Dès le début de l’audience, la présidente du tribunal a donné le ton : “Depuis 2002, différents magistrats ont été appelés à juger des arrêtés anti-expulsions pris notamment par le maire de Vénissieux. Je rappelle qu’une salle d’audience n’est pas une tribune politique. Je vous remercierai donc de vous concentrer sur les textes de lois, comme je remercierai le public de ne pas manifester son soutien ou sa désapprobation.”
La parole a d’abord été donnée à Mme Bouyssou, représentant le préfet du Rhône. Celle-ci a demandé à la présidente du tribunal de frapper de nullité les arrêtés pris par Michèle Picard. “Ceux-ci ne correspondent en rien au pouvoir de police du maire d’une ville, a-t-elle assuré. En effet, ils ne s’appuient sur aucun trouble avéré à l’ordre public, juste des troubles supposés, et se basent sur des textes trop généraux. Ils passent outre des décisions de justice. Enfin, ils s’immiscent, dans le cas particulier des arrêtés contre les coupures d’énergies, dans une relation contractuelle, de droit privé, entre un particulier et une entreprise. Tous sont de fait en dehors de la loi.”
Puis c’était au tour de Michèle Picard de s’exprimer. “Chaque année, j’axe mon argumentaire sous un angle différent, afin de démontrer les conséquences terribles de la précarité. L’an dernier, j’avais alerté sur les effets de la pauvreté chez l’enfant, comparables à ceux de la guerre. Aujourd’hui, j’évoquerai les difficultés auxquelles sont confrontées les personnes âgées. Plus d’un million de retraités ont des revenus inférieurs au seuil de pauvreté. 55 % des ménages touchés par la précarité énergétique ont plus de soixante ans. En dix ans, le taux de surendettement des plus de cinquante ans a progressé de 10 %. (…) Avec les réformes des retraites successives, la situation des retraités n’a cessé de se dégrader. En dix ans, leur pouvoir d’achat a chuté de 10 à 20 %. (…) Une société qui ne respecte pas ses aînés, qui sacrifie ses enfants, est une société sans fondation ni perspective.
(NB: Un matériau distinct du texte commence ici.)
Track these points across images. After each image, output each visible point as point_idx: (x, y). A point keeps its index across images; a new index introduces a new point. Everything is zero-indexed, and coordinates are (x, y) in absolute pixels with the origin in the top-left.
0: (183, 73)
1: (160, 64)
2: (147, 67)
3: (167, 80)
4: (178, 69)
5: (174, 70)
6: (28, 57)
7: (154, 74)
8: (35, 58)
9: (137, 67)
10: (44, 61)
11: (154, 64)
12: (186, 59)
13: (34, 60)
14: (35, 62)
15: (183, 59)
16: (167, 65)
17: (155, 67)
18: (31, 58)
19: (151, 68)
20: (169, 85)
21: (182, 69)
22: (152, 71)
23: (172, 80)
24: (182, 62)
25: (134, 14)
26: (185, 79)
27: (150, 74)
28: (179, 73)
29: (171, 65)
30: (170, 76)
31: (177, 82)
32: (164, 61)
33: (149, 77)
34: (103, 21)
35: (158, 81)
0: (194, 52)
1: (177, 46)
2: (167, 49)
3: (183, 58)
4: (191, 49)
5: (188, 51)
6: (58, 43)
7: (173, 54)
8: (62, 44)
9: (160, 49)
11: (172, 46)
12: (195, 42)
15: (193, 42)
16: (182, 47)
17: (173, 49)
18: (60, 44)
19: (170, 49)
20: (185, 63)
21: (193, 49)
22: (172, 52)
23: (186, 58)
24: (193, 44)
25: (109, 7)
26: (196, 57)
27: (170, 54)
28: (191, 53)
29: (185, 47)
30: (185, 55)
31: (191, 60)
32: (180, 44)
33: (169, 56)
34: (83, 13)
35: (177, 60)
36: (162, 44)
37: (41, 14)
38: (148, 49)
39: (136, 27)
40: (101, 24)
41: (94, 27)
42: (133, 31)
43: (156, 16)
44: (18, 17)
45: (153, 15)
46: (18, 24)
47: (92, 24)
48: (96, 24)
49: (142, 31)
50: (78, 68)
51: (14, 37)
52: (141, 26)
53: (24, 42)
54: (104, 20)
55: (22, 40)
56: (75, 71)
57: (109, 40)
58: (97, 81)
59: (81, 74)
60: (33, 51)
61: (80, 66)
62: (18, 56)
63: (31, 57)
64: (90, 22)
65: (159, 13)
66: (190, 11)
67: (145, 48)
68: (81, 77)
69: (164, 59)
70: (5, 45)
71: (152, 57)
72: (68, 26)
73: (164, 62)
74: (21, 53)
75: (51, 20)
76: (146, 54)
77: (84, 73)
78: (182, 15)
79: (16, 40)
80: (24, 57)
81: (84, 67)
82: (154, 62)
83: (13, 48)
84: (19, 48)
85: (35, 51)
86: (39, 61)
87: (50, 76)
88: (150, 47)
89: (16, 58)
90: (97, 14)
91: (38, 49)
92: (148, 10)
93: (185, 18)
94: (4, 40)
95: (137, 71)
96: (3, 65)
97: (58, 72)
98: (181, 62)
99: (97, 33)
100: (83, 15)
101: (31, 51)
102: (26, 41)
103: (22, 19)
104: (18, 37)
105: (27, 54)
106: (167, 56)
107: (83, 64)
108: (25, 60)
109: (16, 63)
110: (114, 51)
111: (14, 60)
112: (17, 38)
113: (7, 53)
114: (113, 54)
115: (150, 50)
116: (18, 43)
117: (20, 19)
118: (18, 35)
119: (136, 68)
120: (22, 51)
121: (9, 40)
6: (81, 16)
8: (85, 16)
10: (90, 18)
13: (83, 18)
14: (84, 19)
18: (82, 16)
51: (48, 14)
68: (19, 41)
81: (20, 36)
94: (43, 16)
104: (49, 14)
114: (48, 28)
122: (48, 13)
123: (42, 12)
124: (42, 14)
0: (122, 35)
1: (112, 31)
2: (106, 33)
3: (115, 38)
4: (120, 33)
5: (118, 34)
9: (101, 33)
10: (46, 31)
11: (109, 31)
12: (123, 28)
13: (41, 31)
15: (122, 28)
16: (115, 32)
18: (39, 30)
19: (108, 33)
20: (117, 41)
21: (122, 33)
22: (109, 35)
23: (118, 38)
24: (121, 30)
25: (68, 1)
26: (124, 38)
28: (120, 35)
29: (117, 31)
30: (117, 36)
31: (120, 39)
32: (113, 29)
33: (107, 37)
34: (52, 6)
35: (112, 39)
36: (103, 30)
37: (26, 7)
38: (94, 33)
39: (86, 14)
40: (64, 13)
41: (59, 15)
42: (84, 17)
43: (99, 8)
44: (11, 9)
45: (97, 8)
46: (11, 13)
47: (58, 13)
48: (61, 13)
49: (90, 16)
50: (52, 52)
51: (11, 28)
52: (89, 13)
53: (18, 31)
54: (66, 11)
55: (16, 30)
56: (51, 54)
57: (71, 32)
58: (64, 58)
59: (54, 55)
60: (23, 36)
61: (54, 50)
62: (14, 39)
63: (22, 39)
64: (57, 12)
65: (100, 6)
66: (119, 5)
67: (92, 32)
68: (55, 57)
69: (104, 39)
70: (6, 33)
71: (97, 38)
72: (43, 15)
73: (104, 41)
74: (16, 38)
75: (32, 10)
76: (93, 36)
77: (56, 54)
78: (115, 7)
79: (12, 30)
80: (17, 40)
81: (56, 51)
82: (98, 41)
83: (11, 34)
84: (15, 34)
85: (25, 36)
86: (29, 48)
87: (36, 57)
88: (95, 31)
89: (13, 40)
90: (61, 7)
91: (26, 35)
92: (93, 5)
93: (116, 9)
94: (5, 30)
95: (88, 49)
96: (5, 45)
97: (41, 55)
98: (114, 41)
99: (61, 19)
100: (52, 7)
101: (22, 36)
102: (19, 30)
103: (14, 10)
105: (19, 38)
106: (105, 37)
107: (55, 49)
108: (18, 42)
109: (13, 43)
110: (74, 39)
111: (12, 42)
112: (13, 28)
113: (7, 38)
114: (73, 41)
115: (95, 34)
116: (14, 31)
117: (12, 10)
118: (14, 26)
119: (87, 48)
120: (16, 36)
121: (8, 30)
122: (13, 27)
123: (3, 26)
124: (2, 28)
“À Vénissieux en 2013, les situations d’expulsion ont augmenté de 32 % en un an. Ce sont les effets d’une crise endémique, dont on mesure aujourd’hui les conséquences. Tous les voyants sont au rouge. Il y a eu 251 assignations au tribunal, 104 demandes de concours de la force publique, 53 expulsions programmées, pour onze effectuées. 21 familles sont parties avant l’expulsion. Pour la première année, les plus de 59 ans ont représenté 20 % des situations d’expulsions.
“Alors que les maires sont en première ligne, ces arrêtés constituent un cri d’alarme, un acte de désobéissance civique nécessaire face à l’urgence sociale et à l’exclusion. (…) L’État doit être un véritable partenaire des collectivités pour trouver des solutions justes et dignes. La lutte contre la pauvreté doit être une priorité nationale, une urgence nationale.”
“Vous ne vous adressez pas à la bonne institution, lui a répondu la présidente. Le tribunal administratif ne décide pas des lois. L’audience est levée.”
La décision du tribunal administratif devrait être connue rapidement.